* [Exercise objective] Copy out the entries below exactly as they stand, but only from the line containing "left shoulder: (207, 126)" through the line containing "left shoulder: (293, 401)".

• • • • • • •

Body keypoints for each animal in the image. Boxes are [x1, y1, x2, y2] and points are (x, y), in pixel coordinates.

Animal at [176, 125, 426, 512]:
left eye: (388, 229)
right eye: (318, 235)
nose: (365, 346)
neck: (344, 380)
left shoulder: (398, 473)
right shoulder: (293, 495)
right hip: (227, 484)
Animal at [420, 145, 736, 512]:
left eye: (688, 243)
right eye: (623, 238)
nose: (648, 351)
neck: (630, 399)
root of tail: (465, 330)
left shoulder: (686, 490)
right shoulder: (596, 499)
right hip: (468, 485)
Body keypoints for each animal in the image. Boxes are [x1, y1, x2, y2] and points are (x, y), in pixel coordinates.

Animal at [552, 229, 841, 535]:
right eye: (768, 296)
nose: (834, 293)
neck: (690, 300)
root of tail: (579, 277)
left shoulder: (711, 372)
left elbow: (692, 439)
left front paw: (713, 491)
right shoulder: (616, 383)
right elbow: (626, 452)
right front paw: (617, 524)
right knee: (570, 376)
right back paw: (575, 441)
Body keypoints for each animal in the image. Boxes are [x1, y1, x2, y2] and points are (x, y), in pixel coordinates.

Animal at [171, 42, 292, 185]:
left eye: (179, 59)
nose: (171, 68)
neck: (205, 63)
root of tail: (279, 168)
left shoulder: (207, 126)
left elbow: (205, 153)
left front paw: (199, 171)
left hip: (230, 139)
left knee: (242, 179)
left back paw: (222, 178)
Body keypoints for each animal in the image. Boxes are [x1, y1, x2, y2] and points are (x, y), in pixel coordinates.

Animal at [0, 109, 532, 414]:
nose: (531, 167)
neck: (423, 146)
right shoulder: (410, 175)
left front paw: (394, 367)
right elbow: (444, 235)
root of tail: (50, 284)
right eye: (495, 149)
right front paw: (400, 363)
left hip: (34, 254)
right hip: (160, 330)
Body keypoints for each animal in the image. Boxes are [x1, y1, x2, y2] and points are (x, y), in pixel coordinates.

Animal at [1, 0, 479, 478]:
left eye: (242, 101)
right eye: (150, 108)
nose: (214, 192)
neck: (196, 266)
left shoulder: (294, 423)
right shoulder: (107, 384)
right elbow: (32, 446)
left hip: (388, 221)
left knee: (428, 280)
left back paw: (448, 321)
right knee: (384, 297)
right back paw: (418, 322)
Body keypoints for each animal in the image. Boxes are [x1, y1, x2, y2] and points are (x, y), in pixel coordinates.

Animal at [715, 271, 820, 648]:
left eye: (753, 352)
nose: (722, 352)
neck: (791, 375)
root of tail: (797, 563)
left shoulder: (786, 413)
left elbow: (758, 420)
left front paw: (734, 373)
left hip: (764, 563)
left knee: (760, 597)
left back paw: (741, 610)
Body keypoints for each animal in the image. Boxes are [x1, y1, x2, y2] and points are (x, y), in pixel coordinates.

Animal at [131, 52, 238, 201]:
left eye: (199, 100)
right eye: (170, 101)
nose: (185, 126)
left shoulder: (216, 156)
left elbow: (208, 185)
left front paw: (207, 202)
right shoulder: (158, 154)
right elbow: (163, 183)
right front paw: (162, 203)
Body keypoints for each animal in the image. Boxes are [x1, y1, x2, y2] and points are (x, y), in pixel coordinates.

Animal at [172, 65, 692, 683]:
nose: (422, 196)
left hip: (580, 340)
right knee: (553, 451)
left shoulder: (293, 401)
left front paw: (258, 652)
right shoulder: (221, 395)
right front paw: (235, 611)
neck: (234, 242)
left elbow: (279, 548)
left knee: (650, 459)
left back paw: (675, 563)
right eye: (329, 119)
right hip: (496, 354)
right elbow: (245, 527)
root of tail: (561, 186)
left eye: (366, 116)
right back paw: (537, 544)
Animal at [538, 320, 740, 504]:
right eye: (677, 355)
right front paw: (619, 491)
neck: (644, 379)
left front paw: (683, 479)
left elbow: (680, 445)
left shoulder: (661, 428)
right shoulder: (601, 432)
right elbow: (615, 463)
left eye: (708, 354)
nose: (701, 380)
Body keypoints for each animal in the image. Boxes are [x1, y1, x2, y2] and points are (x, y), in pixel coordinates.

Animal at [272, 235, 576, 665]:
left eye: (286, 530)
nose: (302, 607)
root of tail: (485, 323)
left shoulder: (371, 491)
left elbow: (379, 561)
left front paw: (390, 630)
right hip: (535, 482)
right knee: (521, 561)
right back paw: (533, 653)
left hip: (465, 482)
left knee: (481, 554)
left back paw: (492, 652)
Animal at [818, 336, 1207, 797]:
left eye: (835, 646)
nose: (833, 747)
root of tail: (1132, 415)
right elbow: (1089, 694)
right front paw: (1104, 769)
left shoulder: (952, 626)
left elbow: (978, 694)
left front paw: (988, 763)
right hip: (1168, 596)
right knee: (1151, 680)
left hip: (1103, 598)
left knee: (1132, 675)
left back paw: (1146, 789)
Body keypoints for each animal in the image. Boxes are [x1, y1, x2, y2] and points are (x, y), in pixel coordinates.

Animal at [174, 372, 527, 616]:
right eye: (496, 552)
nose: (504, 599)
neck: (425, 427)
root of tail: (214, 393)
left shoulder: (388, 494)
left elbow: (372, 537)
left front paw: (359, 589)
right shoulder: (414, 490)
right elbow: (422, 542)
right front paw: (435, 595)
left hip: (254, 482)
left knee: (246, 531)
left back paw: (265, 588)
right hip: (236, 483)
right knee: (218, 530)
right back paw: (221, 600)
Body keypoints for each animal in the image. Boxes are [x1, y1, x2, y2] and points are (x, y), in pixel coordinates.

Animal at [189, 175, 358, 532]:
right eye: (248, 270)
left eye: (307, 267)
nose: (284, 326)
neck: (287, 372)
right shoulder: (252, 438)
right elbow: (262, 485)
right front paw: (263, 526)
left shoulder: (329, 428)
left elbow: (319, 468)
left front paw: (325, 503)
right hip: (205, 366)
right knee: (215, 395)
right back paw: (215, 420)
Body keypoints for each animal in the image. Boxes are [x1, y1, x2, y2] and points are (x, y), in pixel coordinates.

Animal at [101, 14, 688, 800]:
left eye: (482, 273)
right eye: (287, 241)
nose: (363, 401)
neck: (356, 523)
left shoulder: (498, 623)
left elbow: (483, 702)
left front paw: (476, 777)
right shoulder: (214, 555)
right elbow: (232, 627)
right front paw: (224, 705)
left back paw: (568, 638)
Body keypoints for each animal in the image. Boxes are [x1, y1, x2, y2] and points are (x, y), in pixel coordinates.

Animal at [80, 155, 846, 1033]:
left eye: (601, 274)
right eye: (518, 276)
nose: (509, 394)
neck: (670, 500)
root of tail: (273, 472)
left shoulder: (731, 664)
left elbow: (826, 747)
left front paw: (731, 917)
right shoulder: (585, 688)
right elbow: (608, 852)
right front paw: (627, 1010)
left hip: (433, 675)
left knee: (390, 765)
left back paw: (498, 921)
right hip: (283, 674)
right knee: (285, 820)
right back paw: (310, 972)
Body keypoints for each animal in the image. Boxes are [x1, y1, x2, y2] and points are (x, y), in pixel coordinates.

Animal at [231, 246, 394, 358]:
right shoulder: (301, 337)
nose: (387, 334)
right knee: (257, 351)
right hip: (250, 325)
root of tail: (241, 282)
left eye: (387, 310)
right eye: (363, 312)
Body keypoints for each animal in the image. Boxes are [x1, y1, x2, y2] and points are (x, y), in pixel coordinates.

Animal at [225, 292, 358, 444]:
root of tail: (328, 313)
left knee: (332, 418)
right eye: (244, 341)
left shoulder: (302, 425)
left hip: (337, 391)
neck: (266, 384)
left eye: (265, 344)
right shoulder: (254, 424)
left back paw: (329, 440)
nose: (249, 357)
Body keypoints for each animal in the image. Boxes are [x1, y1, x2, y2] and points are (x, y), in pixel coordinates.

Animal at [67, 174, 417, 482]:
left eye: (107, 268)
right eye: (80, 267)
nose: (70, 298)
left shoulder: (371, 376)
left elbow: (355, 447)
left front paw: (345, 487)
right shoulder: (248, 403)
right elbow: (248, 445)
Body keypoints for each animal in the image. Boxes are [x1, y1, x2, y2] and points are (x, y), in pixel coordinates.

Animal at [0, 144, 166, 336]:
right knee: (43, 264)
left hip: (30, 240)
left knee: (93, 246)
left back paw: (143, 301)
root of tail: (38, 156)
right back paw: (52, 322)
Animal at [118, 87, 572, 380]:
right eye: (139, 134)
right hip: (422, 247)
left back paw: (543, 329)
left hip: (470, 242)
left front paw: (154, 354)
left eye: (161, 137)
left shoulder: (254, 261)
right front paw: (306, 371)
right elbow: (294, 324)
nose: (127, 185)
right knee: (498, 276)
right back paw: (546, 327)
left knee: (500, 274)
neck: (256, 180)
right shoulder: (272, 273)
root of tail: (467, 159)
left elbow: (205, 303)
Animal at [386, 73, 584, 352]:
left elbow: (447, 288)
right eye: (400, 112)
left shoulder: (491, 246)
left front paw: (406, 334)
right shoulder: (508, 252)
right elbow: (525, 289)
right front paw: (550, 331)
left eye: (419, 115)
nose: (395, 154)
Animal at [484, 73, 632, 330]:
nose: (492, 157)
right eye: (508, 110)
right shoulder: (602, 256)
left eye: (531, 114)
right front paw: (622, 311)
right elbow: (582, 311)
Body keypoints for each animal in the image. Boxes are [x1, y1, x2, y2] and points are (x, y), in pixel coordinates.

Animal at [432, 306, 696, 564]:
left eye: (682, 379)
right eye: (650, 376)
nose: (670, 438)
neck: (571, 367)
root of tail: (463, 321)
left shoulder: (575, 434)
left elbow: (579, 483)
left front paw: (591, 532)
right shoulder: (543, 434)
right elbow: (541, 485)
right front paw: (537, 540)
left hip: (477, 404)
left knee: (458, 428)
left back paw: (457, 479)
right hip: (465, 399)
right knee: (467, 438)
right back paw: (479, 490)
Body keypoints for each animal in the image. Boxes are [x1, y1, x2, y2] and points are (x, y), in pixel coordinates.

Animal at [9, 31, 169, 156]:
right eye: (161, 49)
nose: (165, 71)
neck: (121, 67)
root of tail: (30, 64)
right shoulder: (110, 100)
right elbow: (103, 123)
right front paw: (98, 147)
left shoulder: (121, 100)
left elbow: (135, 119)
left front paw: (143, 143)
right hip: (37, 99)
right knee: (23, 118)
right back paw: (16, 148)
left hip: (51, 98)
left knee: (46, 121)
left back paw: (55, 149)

• • • • • • •

* [Answer to this task]
left shoulder: (207, 126)
left elbow: (205, 153)
left front paw: (199, 171)
left hip: (230, 139)
left knee: (242, 179)
left back paw: (222, 178)
Body keypoints for each animal in the image. Boxes are [x1, y1, x2, y2] and points are (x, y), in pixel coordinates.

Animal at [0, 109, 532, 414]:
nose: (531, 167)
neck: (423, 146)
right shoulder: (410, 175)
left front paw: (394, 367)
right elbow: (444, 235)
root of tail: (50, 284)
right eye: (495, 149)
right front paw: (400, 363)
left hip: (34, 254)
right hip: (160, 330)
Body keypoints for each animal in the image. Boxes are [x1, y1, x2, y2] and points are (x, y), in pixel coordinates.

Animal at [1, 0, 479, 478]:
left eye: (242, 101)
right eye: (150, 108)
nose: (214, 192)
neck: (196, 266)
left shoulder: (294, 423)
right shoulder: (107, 384)
right elbow: (32, 446)
left hip: (388, 221)
left knee: (428, 280)
left back paw: (448, 321)
right knee: (384, 297)
right back paw: (418, 322)
Body keypoints for each animal in the image. Boxes are [x1, y1, x2, y2] and points are (x, y), in pixel coordinates.

Animal at [715, 271, 820, 648]:
left eye: (753, 352)
nose: (722, 352)
neck: (791, 375)
root of tail: (797, 563)
left shoulder: (786, 413)
left elbow: (758, 420)
left front paw: (734, 373)
left hip: (764, 563)
left knee: (760, 597)
left back paw: (741, 610)
Body keypoints for each animal in the image. Boxes are [x1, y1, x2, y2] and points are (x, y), in pixel coordinates.

Animal at [131, 52, 238, 201]:
left eye: (199, 100)
right eye: (170, 101)
nose: (185, 126)
left shoulder: (216, 156)
left elbow: (208, 185)
left front paw: (207, 202)
right shoulder: (158, 154)
right elbow: (163, 183)
right front paw: (162, 203)
Body keypoints for each animal in the image. Boxes are [x1, y1, x2, y2] and points are (x, y), in pixel coordinates.

Animal at [172, 65, 692, 683]:
nose: (422, 196)
left hip: (580, 340)
right knee: (553, 451)
left shoulder: (293, 401)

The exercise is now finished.